╭──

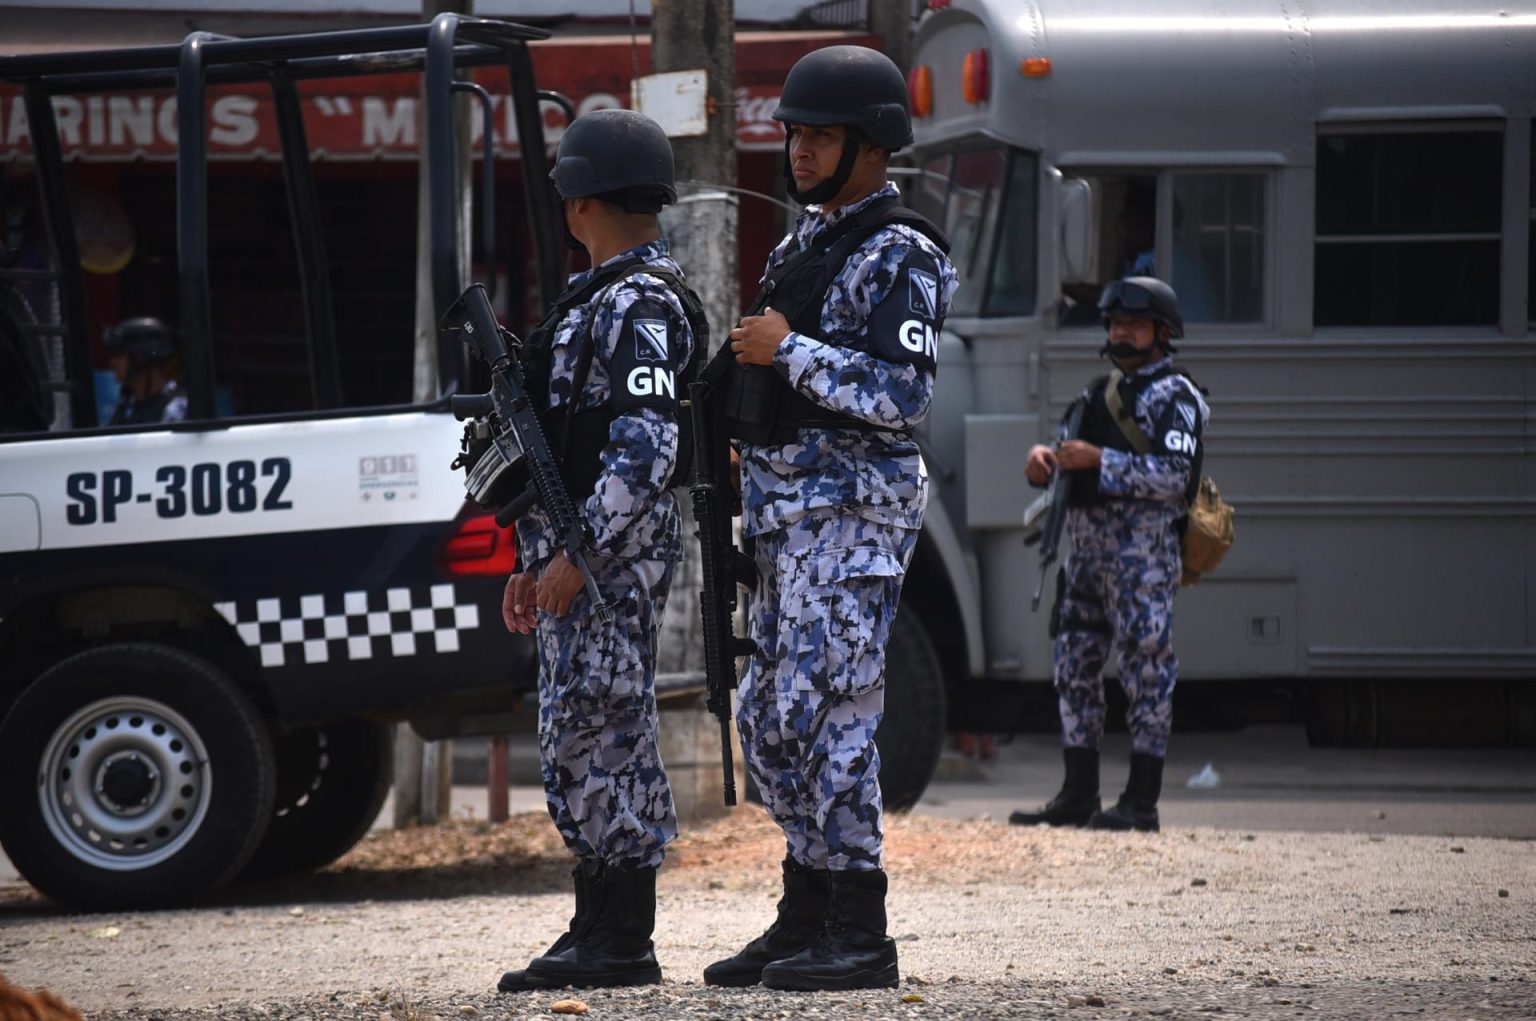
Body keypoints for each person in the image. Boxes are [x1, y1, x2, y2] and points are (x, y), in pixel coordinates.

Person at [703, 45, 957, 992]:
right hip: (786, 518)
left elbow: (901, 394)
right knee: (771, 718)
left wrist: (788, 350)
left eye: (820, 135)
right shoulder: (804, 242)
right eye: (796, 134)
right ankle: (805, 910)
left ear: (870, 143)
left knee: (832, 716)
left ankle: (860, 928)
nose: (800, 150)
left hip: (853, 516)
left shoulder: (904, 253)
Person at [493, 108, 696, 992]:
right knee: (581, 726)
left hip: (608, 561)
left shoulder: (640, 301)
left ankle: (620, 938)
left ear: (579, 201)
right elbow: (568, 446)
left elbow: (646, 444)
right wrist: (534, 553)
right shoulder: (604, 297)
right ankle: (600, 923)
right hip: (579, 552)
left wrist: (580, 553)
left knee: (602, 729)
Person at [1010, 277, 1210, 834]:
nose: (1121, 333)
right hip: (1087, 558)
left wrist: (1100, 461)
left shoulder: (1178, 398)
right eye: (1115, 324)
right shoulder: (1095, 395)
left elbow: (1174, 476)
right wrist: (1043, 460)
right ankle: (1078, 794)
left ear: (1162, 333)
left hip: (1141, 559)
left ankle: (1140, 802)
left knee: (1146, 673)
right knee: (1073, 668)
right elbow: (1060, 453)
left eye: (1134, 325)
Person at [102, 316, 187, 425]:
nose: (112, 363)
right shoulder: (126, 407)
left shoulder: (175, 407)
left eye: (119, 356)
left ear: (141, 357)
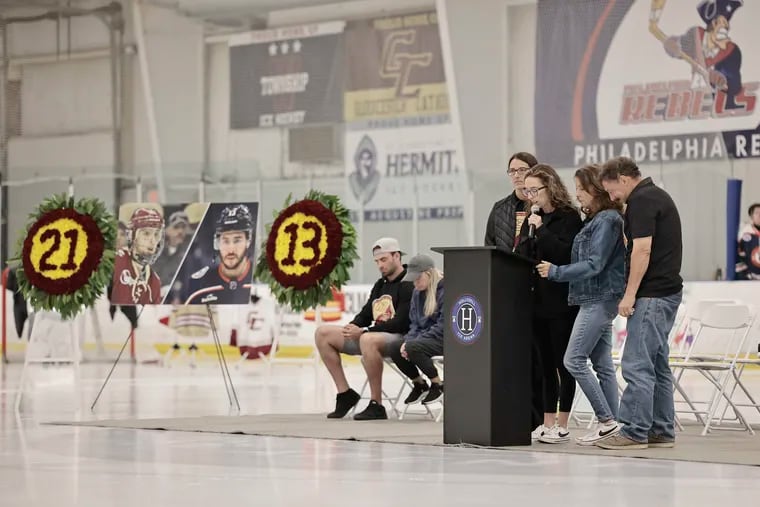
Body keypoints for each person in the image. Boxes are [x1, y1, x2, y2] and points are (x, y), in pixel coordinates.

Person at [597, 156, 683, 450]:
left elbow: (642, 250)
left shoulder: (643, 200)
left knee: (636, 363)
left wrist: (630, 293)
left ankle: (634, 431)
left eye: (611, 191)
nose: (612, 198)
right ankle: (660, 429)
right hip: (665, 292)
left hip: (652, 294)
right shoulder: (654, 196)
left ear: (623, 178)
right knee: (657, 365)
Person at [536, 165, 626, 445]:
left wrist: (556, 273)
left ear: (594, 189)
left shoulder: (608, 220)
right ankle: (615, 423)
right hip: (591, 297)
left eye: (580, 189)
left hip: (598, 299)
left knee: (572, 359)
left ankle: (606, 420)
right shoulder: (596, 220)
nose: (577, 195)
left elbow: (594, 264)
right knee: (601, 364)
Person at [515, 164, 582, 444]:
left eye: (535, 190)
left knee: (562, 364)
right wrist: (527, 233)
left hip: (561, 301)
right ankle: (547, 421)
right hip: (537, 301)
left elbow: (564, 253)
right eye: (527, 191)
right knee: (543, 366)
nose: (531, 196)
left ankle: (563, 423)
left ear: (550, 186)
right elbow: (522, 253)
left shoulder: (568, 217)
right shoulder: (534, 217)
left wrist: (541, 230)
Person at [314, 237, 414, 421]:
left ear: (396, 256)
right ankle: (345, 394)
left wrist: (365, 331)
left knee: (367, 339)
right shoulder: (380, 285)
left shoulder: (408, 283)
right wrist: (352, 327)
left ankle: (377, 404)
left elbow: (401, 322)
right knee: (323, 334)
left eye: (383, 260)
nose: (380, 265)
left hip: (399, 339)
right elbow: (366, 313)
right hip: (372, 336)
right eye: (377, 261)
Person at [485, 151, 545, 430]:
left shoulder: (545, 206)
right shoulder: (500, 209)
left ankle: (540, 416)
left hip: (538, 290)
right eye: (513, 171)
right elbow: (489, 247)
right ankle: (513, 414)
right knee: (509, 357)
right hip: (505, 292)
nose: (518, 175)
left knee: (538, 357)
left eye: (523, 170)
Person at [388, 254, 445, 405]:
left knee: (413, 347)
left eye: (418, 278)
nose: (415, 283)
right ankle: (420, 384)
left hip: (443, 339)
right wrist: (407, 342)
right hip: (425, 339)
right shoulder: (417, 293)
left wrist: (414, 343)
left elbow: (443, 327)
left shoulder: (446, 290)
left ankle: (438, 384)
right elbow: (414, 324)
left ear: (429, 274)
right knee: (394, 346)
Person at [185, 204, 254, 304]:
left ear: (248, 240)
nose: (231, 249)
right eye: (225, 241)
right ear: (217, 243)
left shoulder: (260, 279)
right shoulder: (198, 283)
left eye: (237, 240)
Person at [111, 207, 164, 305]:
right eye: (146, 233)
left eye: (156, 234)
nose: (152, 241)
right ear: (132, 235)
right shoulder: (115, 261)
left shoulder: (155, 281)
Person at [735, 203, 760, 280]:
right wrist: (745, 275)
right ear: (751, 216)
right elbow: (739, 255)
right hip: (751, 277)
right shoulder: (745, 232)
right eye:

╰──

> **What you should do**
The answer must be the full listing, restated word for word, with no pictures in it.

> **Result for this task**
Body keypoints for each person in the image. Boxes are [x1, y1, x2, y2] and points are (x, y), in pixel coordinates.

Person at [703, 45, 957, 992]:
right hip: (786, 518)
left elbow: (901, 394)
right knee: (771, 718)
left wrist: (788, 350)
left eye: (820, 135)
right shoulder: (804, 242)
right eye: (796, 134)
right ankle: (805, 910)
left ear: (870, 143)
left knee: (832, 716)
left ankle: (860, 928)
nose: (800, 150)
left hip: (853, 516)
left shoulder: (904, 253)
Person at [493, 108, 696, 992]:
right knee: (581, 726)
left hip: (608, 561)
left shoulder: (640, 301)
left ankle: (620, 938)
left ear: (579, 201)
right elbow: (568, 446)
left elbow: (646, 444)
right wrist: (534, 553)
right shoulder: (604, 297)
right ankle: (600, 923)
right hip: (579, 552)
left wrist: (580, 553)
left knee: (602, 729)
Person at [1010, 277, 1210, 834]:
nose: (1121, 333)
right hip: (1087, 558)
left wrist: (1100, 461)
left shoulder: (1178, 398)
right eye: (1115, 324)
right shoulder: (1095, 395)
left elbow: (1174, 476)
right wrist: (1043, 460)
right ankle: (1078, 794)
left ear: (1162, 333)
left hip: (1141, 559)
left ankle: (1140, 802)
left knee: (1146, 673)
right knee: (1073, 668)
right elbow: (1060, 453)
left eye: (1134, 325)
Person at [102, 316, 187, 425]:
nose: (112, 363)
right shoulder: (126, 407)
left shoulder: (175, 407)
left eye: (119, 356)
left ear: (141, 357)
Body keypoints for each person in the image. Boxes are [x1, y1, x2, y2] and points are (x, y), in pixel coordinates.

Person at [597, 156, 683, 450]:
left elbow: (642, 250)
left shoulder: (643, 200)
left knee: (636, 363)
left wrist: (630, 293)
left ankle: (634, 431)
left eye: (611, 191)
nose: (612, 198)
right ankle: (660, 429)
right hip: (665, 292)
left hip: (652, 294)
right shoulder: (654, 196)
left ear: (623, 178)
right knee: (657, 365)
Person at [536, 165, 626, 445]:
left wrist: (556, 273)
left ear: (594, 189)
left shoulder: (608, 220)
right ankle: (615, 423)
right hip: (591, 297)
left eye: (580, 189)
left hip: (598, 299)
left knee: (572, 359)
left ankle: (606, 420)
right shoulder: (596, 220)
nose: (577, 195)
left elbow: (594, 264)
right knee: (601, 364)
Person at [515, 164, 582, 444]:
left eye: (535, 190)
left knee: (562, 364)
right wrist: (527, 233)
left hip: (561, 301)
right ankle: (547, 421)
right hip: (537, 301)
left elbow: (564, 253)
right eye: (527, 191)
right knee: (543, 366)
nose: (531, 196)
left ankle: (563, 423)
left ear: (550, 186)
right elbow: (522, 253)
left shoulder: (568, 217)
right shoulder: (534, 217)
left wrist: (541, 230)
Person at [314, 237, 414, 421]:
left ear: (396, 256)
right ankle: (345, 394)
left wrist: (365, 331)
left knee: (367, 339)
right shoulder: (380, 285)
left shoulder: (408, 283)
right wrist: (352, 327)
left ankle: (377, 404)
left elbow: (401, 322)
right knee: (323, 334)
left eye: (383, 260)
nose: (380, 265)
left hip: (399, 339)
right elbow: (366, 313)
right hip: (372, 336)
right eye: (377, 261)
Person at [485, 151, 545, 430]:
left shoulder: (545, 206)
right shoulder: (500, 209)
left ankle: (540, 416)
left hip: (538, 290)
right eye: (513, 171)
right elbow: (489, 247)
right ankle: (513, 414)
right knee: (509, 357)
right hip: (505, 292)
nose: (518, 175)
left knee: (538, 357)
left eye: (523, 170)
Person at [388, 254, 445, 405]:
left knee: (413, 347)
left eye: (418, 278)
nose: (415, 283)
right ankle: (420, 384)
left hip: (443, 339)
right wrist: (407, 342)
right hip: (425, 339)
right shoulder: (417, 293)
left wrist: (414, 343)
left elbow: (443, 327)
left shoulder: (446, 290)
left ankle: (438, 384)
right elbow: (414, 324)
left ear: (429, 274)
right knee: (394, 346)
Person at [185, 204, 254, 304]:
left ear: (248, 240)
nose: (231, 249)
right eye: (225, 241)
right ear: (217, 243)
left shoulder: (260, 279)
right shoulder: (198, 283)
left eye: (237, 240)
Person at [111, 207, 164, 305]:
right eye: (146, 233)
left eye: (156, 234)
nose: (152, 241)
right ear: (132, 235)
right shoulder: (115, 261)
left shoulder: (155, 281)
Person at [735, 203, 760, 280]:
right wrist: (745, 275)
right ear: (751, 216)
right elbow: (739, 255)
right hip: (751, 277)
right shoulder: (745, 232)
right eye:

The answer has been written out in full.